When the Dodd-Frank Act was passed on July 21, 2010, the intent was to create a foundation for financial regulatory reform. With an aim toward improving accountability for the oversight of investment advisor firms, the Act assigned a greater level of oversight responsibility to state regulatory authorities. The Act created a new category for investment advisor firms having between $25 million and $100 million in assets under management. These advisors, labeled “mid-sized advisors,” shall be directly impacted by the Act’s initiative to transfer a significant portion of the oversight responsibilities for investment advisor firms from the SEC to state regulators.
On June 22, 2011, the SEC issued a release that explains how existing rules have been modified to facilitate the transition of oversight responsibilities from the SEC to state regulatory authorities for approximately 3,200 investment advisors.
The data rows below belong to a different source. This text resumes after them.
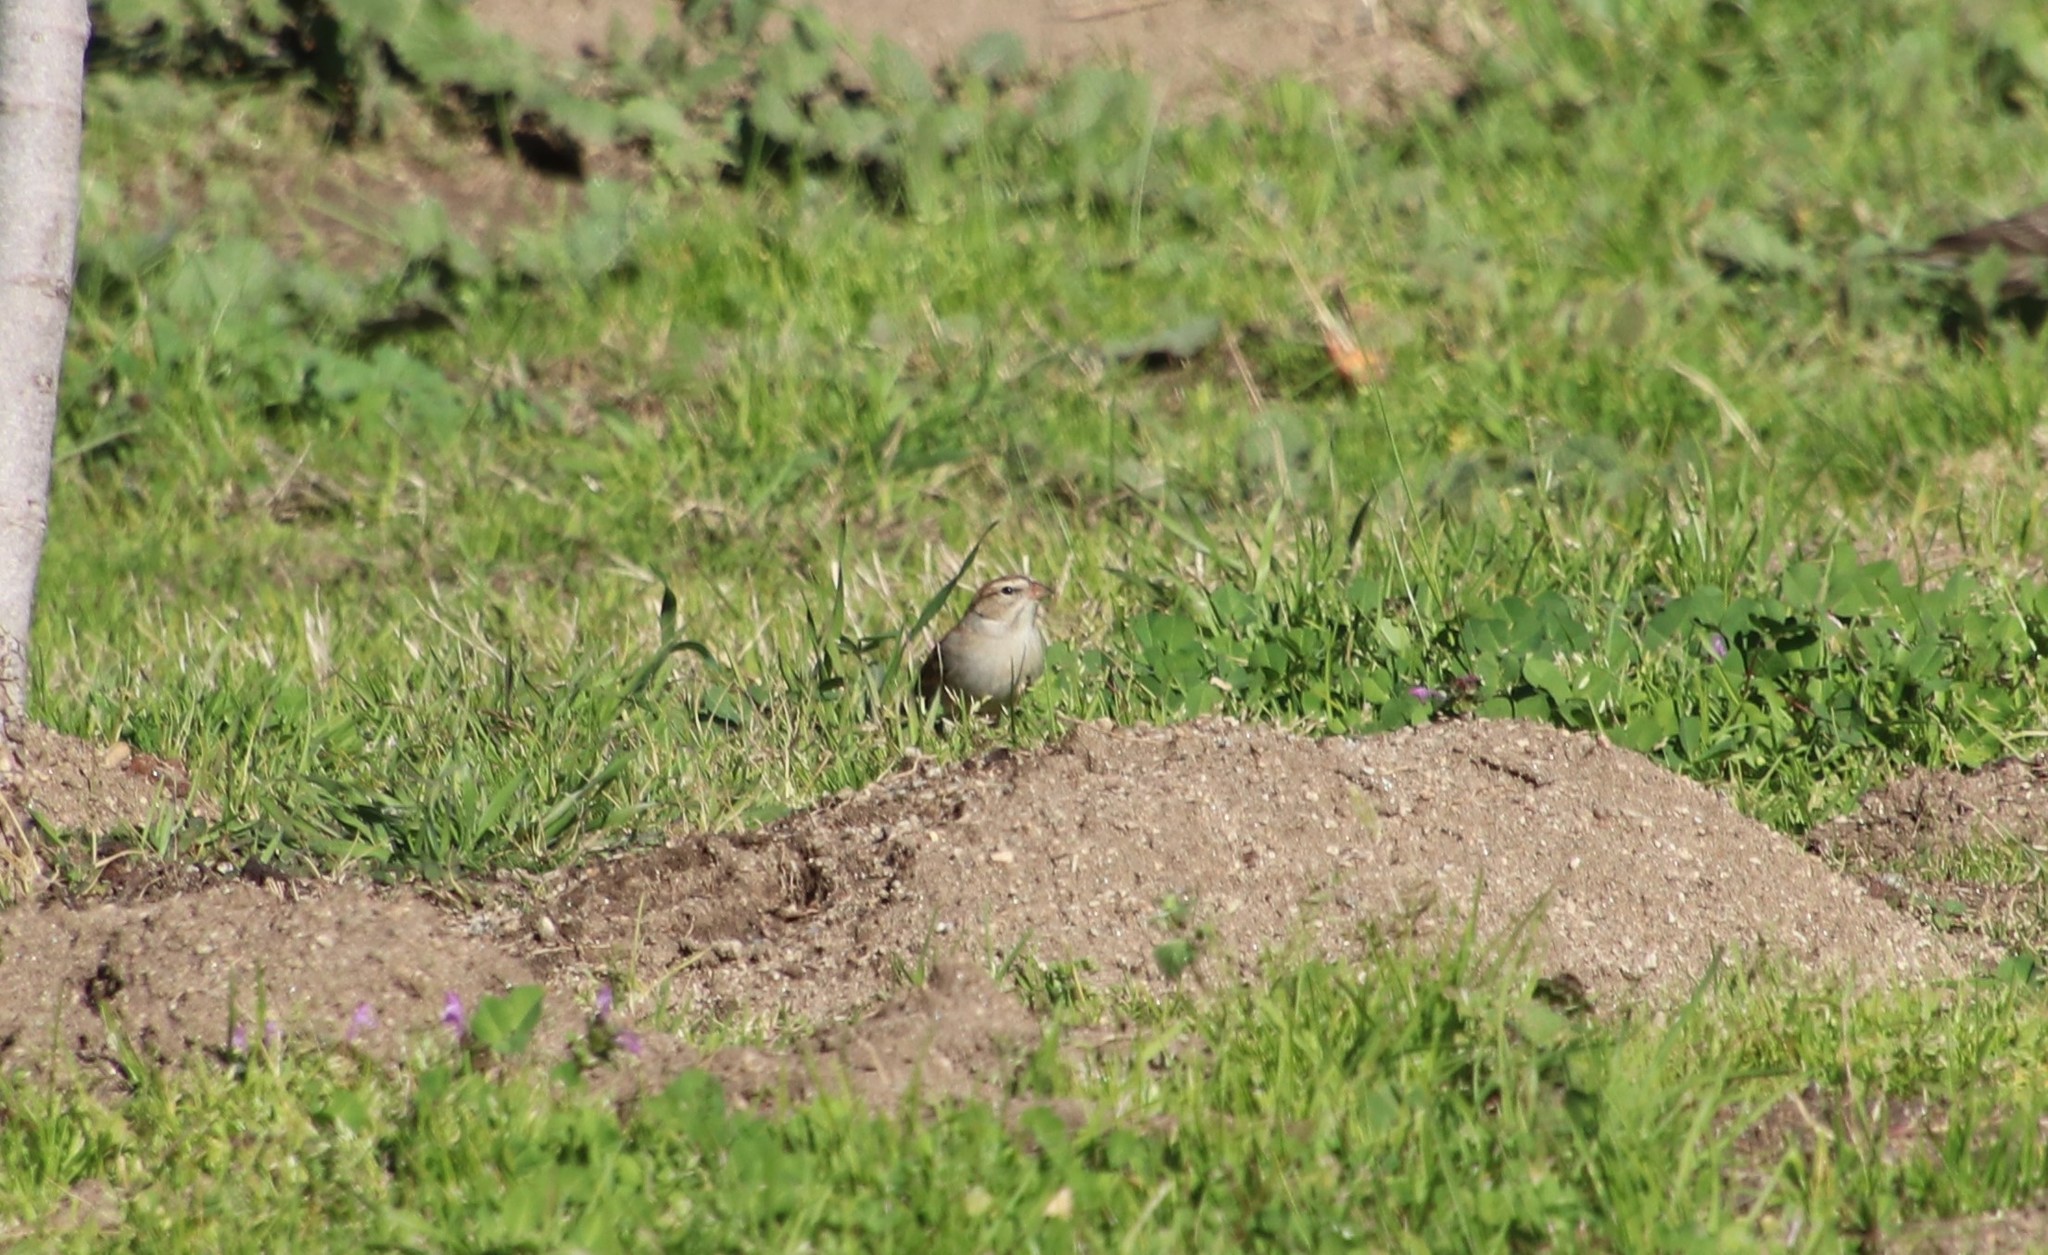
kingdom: Animalia
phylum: Chordata
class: Aves
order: Passeriformes
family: Passerellidae
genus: Spizella
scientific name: Spizella passerina
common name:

The release confirmed that, as prescribed by the Act, on July 21, 2011, the SEC’s assets under management threshold for registration increased from $25 million to $100 million. However, mid-sized advisors who were registered with the SEC as of July 21, 2011 must remain registered with the SEC until Jan. 1, 2012.
Furthermore, all advisors who are registered with the SEC as of Jan. 1, regardless of their annual amendment filing deadline, are required to file an amendment to their Form ADV Part 1A no later than March 31. The purpose of the amendment filing is to alert the SEC as to which advisors are no longer eligible for SEC registration. Those advisors who are no longer eligible have until June 28, 2012, to register with the appropriate state regulators and withdraw their SEC registration. The SEC intends to cancel the registration of advisors no longer eligible for SEC registration who fail to file an amendment or withdraw their registrations in accordance with the rule.